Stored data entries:
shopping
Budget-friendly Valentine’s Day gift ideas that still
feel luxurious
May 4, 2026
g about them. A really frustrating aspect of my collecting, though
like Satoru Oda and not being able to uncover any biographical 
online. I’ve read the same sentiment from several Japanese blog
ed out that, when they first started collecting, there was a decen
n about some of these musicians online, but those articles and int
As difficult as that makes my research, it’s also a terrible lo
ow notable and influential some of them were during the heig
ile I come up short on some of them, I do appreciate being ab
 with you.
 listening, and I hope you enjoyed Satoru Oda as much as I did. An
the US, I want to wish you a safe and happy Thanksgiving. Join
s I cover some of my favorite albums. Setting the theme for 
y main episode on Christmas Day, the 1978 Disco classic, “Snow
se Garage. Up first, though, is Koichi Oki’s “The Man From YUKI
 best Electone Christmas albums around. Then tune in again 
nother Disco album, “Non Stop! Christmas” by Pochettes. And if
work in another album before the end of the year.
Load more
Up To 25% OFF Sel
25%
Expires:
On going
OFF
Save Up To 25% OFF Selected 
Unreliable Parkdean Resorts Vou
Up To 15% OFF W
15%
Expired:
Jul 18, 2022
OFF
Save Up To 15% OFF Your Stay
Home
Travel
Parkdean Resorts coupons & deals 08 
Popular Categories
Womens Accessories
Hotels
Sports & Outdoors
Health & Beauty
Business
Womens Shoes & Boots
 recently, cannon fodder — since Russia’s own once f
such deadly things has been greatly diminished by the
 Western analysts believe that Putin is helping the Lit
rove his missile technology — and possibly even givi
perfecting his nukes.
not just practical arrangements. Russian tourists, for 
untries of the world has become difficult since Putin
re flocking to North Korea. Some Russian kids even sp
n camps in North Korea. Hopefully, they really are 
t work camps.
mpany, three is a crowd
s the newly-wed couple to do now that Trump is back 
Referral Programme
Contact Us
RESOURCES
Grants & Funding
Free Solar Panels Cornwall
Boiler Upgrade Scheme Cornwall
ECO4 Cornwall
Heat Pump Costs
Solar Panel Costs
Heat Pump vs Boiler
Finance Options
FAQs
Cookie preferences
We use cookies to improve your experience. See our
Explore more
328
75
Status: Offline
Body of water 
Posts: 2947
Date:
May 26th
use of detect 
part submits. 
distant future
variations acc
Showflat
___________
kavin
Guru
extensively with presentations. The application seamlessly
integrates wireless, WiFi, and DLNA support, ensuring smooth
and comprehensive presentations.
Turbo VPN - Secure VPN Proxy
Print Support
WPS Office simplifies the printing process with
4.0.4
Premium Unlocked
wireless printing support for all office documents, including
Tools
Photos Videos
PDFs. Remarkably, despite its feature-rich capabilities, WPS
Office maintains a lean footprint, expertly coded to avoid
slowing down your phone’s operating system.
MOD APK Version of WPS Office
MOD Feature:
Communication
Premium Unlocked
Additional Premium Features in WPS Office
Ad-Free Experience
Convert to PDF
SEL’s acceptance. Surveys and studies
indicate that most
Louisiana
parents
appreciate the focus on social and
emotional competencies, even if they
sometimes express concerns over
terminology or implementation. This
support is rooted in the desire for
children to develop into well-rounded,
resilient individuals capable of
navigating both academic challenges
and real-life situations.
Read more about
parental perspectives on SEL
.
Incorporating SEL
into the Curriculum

[JOB ITEM]: Print again the lines of the entries above that fall between the line holding "Heat Pump vs Boiler" and the line holding "Photos Videos", inclusive, exactly as they stand.

[RESULT OF THIS EXERCISE]:
Heat Pump vs Boiler
Finance Options
FAQs
Cookie preferences
We use cookies to improve your experience. See our
Explore more
328
75
Status: Offline
Body of water 
Posts: 2947
Date:
May 26th
use of detect 
part submits. 
distant future
variations acc
Showflat
___________
kavin
Guru
extensively with presentations. The application seamlessly
integrates wireless, WiFi, and DLNA support, ensuring smooth
and comprehensive presentations.
Turbo VPN - Secure VPN Proxy
Print Support
WPS Office simplifies the printing process with
4.0.4
Premium Unlocked
wireless printing support for all office documents, including
Tools
Photos Videos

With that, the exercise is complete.